本書で採り上げられているのは、以下の七話である。
附録に、保阪と原武史の対談『宮中祭祀というブラックボックス』が収録されている。
この内、第二話の大本営発表については保阪の『大本営発表という権力』に詳しい。
第一話のゾルゲ事件は、論者によって評価が様々になる不思議な事件である。ゾルゲ最大の功績は、日本軍は南進し北進はしない、という情報をモスクワにもたらしたことである。したがってゾルゲ事件の評価は、この情報が本当に機密であったかどうかという、情報の評価と相関する。
本書におけるゾルゲ事件の位置付けは、これら既存の論とは異なった地点にある。
なぜ昭和十六年十月十八日だったのか。あえてそこに仮説をもちこんで考えていくことにするが、このゾルゲ逮捕の日こそ、実は第三次近衛文麿内閣倒壊、そして東條英機内閣誕生の日なのである。
(略)
この事実を踏まえたうえで、大胆な仮説をいえば、第三次近衛内閣はゾルゲ事件(当時日本の政治・軍事指導者の間では「尾崎事件」といった)によって脅かされ、内閣を投げだしたのではなかったか、ということである。誰によってか。むろん陸軍の政治将校によってである。こうした仮説は、当時も一部の人に囁かれていた節もあるし、今でも近衛内閣の退陣を疑問に思う論者もいないわけではない。だが表だって論じられたことはない。
(「東條英機に利用されたゾルゲ事件」)
この推測を進めると、ゾルゲ事件を利用して権力を掌握した東條は、「第二のゾルゲ事件」を恐れるようになったのではないか、という想像が立ち上がってくる。クーデターによって権勢を得た者が、今度は自らの暗殺を恐怖するのと似ている。
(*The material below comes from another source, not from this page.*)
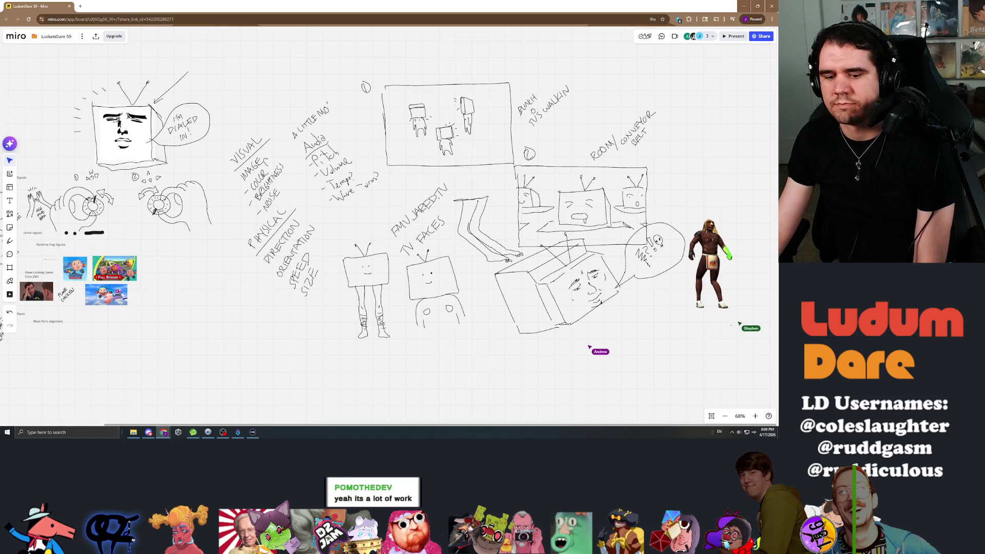
pyautogui.scroll(4, 570, 284)
pyautogui.scroll(6, 570, 285)
pyautogui.scroll(4, 569, 285)
pyautogui.scroll(-5, 469, 279)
東條は特高や憲兵を重用し、吉田茂を監視するなど、行き過ぎた警察国家を現出させたが、それは上記のような彼の心理を反映した結果ではなかったか。
ゾルゲ事件は、戦時下を担った最高指導者東條英機の平衡感覚を失わせた。それが東條の人望を失わせ、そして国民の離反を招いた。そう思えば、日本の敗戦の因にゾルゲや尾崎の証言や手記もあげられるのではないか。彼らはそのような意思をもって獄中闘争を続けたという見方さえできるかもしれない。いやそう見ることで、いくつかの疑念は晴れていくのである。